The Polar Bear Cub Survival Act, if passed, would provide a buffer banning oil development around polar bear maternal denning habitat on the Arctic Refuge’s coastal plain, to ensure denning mothers and cubs are protected.
The Arctic is a fragile and challenging environment. This vast landscape contains five ecological regions: from the southern boundaries of the boreal forest to the forest-tundra transition of the Brooks Range northward to the alpine tundra and then along the coast to the coastal plain tundra, salt marshes, lagoons and Arctic beaches.

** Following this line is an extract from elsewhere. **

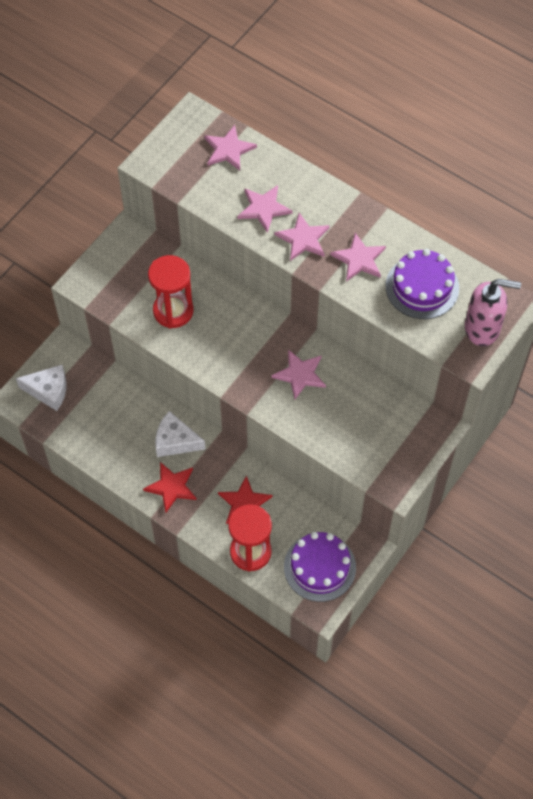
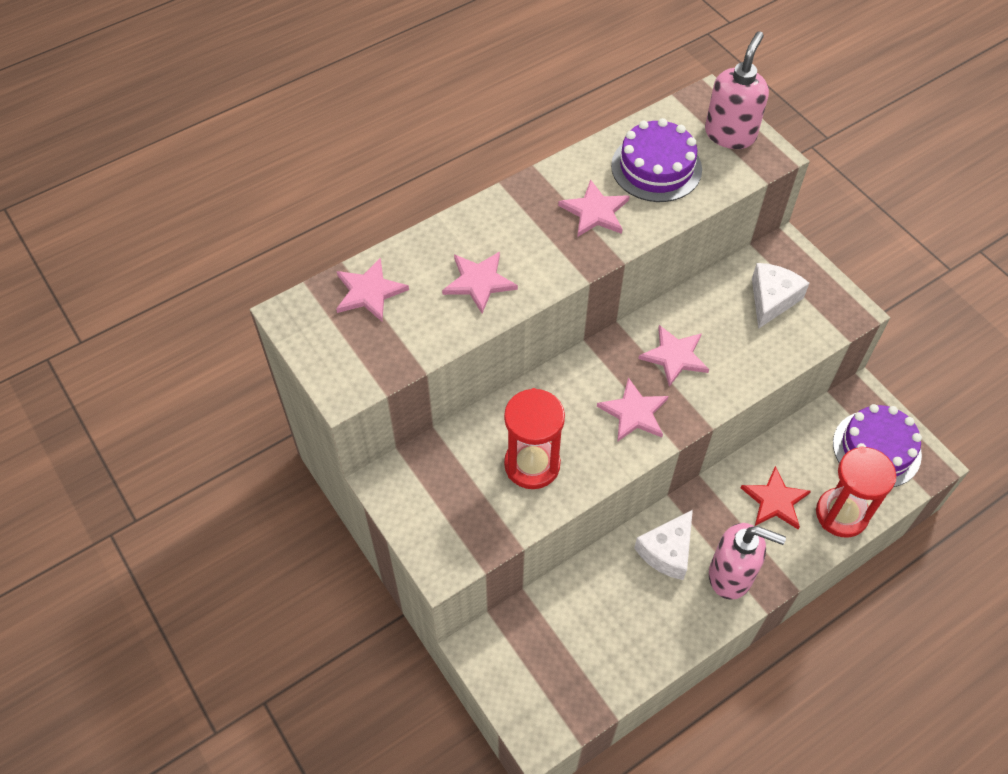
camera: 70 degrees left, 5 degrees down
white cheese [16,365,66,411] -> white cheese moved to [752,263,810,329]
red star [143,462,197,512] -> pink soap dispenser [709,523,786,600]
pink star [275,213,330,261] -> pink star moved to [597,377,669,442]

Despite its unique landscapes and marine qualities shaped by unpredictable weather including extreme cold, snow and powerful winds, the Arctic is home to resilient wildlife adapted to withstand and even thrive in these tough conditions. From musk oxen and caribou to lemmings and Arctic foxes to polar bears and snowy owls, Arctic wildlife rely on the changing seasons and wild landscapes. Birds that migrate from all 50 states use the Arctic National Wildlife Refuge coastal plain as a breeding ground during the summer. Ice-dependent seals, beluga whales, orcas and narwhals prey on Arctic fish species, including Arctic cod and Arctic char, which are a vital part of the marine food chain. Humpback, bowhead, fin and gray whales remain in Arctic waters for longer periods of time each year than previously thought.
Alaska Natives and other indigenous people have lived in the Arctic for thousands of years, living off the land and sea and adapting their homes, clothing and lifestyle to survive Arctic conditions.

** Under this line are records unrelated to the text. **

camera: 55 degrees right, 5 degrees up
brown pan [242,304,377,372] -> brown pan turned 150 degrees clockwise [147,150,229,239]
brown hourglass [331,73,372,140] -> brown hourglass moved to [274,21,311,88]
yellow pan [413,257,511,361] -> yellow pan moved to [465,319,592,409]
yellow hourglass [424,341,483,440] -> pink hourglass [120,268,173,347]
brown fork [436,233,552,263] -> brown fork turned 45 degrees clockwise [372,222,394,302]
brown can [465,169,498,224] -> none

Climate change poses the greatest danger to the Arctic and its wildlife. The Arctic is warming twice as fast as any place on the planet. Rising temperatures cause young and thicker multi-year ice to melt earlier in spring and re-form slower in autumn, making it harder for polar bears and Pacific walrus to hunt and obtain enough food for their young. Arctic foxes, well adapted to snow and ice, face greater competition from red foxes in the boreal forests further south. Warmer seas are changing the range and seasonal cycles of Arctic fisheries. Some fish are moving to deeper, cooler waters, by moving northward.
The Arctic is also a target for oil and gas development both on land and in the ocean. Unfortunately, an increase in development will bring increased ship traffic, leading to increased noise pollution, disturbance of wildlife and a greater risk for disaster. With all of this proposed development and increased traffic in the water, it is not a matter of if another spill will occur, but when.
Warming is causing a host of problems for northern Alaska villages, where Alaska Natives have traditionally been able to store food in the ground. In order to prevent conflict, Defenders is working with families to implement coexistence strategies, proactively helping to install food storage lockers and sharing information with communities that are seeing or could see more hungry polar bears wandering through their towns.
Defenders is advocating for protection of vital habitat in the Arctic and litigating against proposed development. We are speaking up publicly and submitting detailed scientific comments about the impacts oil and gas development will have on Arctic wildlife and habitat. Around the country, we are fighting climate change by promoting wildlife-friendly renewable energy development and encouraging a reduction of carbon emissions.